Tuesday, October 26, 2010


Mitchell Wright: us --Pen and Paper, 2010

    The first thing that confronts the viewer is the sheer size of the work. At roughly 17’x7’, the scale of the drawing is mammoth. It seems to willfully lure the viewer into picturing not the work itself, but rather the artist who stayed up for very long nights bringing the piece into existence, stitching inchoate patterns together, creating seams and nexuses and junctions, where liquid drips run and dissolve into tediously shaded conch-like shells, and all is lightlessness. us was constructed entirely using uniball pens – hundreds of them. From right to left, Wright’s drawing – or painting, more precisely – incorporates weave-like pen and ink textures into indefinite forms, all in a piece that seems to revel in its formlessness.
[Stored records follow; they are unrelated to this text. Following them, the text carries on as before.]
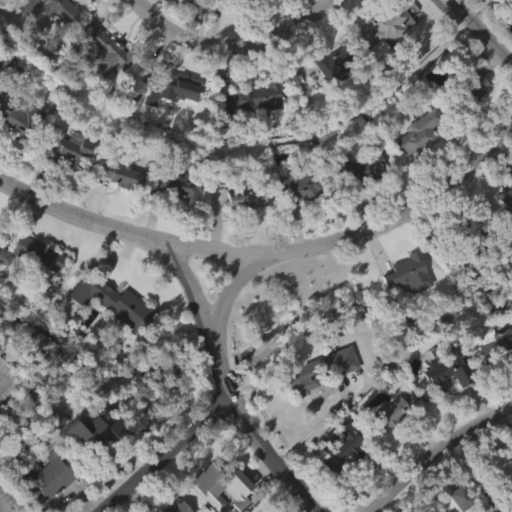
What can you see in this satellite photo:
building: (249, 0)
building: (475, 7)
building: (166, 9)
road: (477, 9)
building: (255, 13)
building: (389, 24)
road: (481, 31)
building: (43, 36)
road: (231, 45)
building: (110, 53)
building: (337, 58)
building: (383, 61)
building: (100, 85)
building: (175, 88)
building: (468, 91)
building: (4, 93)
building: (253, 97)
building: (328, 99)
building: (22, 117)
building: (471, 120)
building: (223, 123)
building: (166, 125)
building: (245, 135)
building: (66, 150)
building: (17, 151)
building: (414, 168)
building: (356, 170)
building: (119, 174)
building: (65, 183)
building: (179, 186)
building: (294, 186)
building: (241, 196)
building: (505, 199)
building: (354, 203)
building: (117, 208)
building: (293, 221)
building: (177, 222)
building: (240, 231)
building: (504, 232)
road: (340, 236)
building: (471, 241)
building: (40, 253)
building: (406, 270)
road: (238, 282)
building: (31, 288)
road: (199, 301)
building: (114, 302)
building: (404, 308)
building: (106, 335)
building: (495, 345)
building: (322, 367)
building: (445, 371)
building: (493, 376)
building: (315, 404)
building: (442, 406)
building: (391, 413)
building: (97, 433)
building: (385, 446)
building: (341, 449)
road: (436, 452)
road: (166, 454)
building: (94, 463)
road: (469, 478)
building: (47, 480)
building: (335, 482)
building: (219, 485)
building: (46, 502)
building: (213, 506)
building: (173, 507)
So there are some disturbing ironies at play here: that us is a celebration in austerity yet is oddly soothing; the way the light plays off the shading is mesmerizing, yet this massive, black monolith should trouble the viewer. It is mesmerizing because it is a cool and lucidly beautiful rendering of what I take to be chaos – say, the universe prior to the “big bang” – a void made manifest, seeking textures and shapes and forms, only for them to run liquidly down into nothing, but a nothing that folds back into a composite form only to careen off into a brief panoply of light that appears and is gone.
    I have been looking at this piece for a long time. I have decided to read it almost narratologically, like an alien tapestry, from right to left. From the right side of the work, jellyfish-like forms melt into the scene, the voided dark. The eye follows a cartwheeling rope unfolding itself, braided and out of sensical proportion, terminating in the middle of the work. Conical projections angle awkwardly, almost suggesting a calmness, a place where the immaterial takes shape. But this brief assemblage is short-lived, as the scene descends into a blacker void, one more desperate and visceral. Then even the void itself is consumed into meaninglessness. Up at the top left corner, Wright has written the words, “We Die.”
    It is not a nihilistic work. Taken as a whole it is an overwhelming, forceful glimpse into – perhaps – art itself, tenaciously convincing itself of the veracity of an otherwise confusing, confounding dream that cannot be true, yet where is the contradiction? Yes, almost like a work struggling, in its sheer size and detail and tediousness, to dare a contradiction. It is a powerful statement, perhaps most beautiful to me because I could have gotten all of it totally wrong.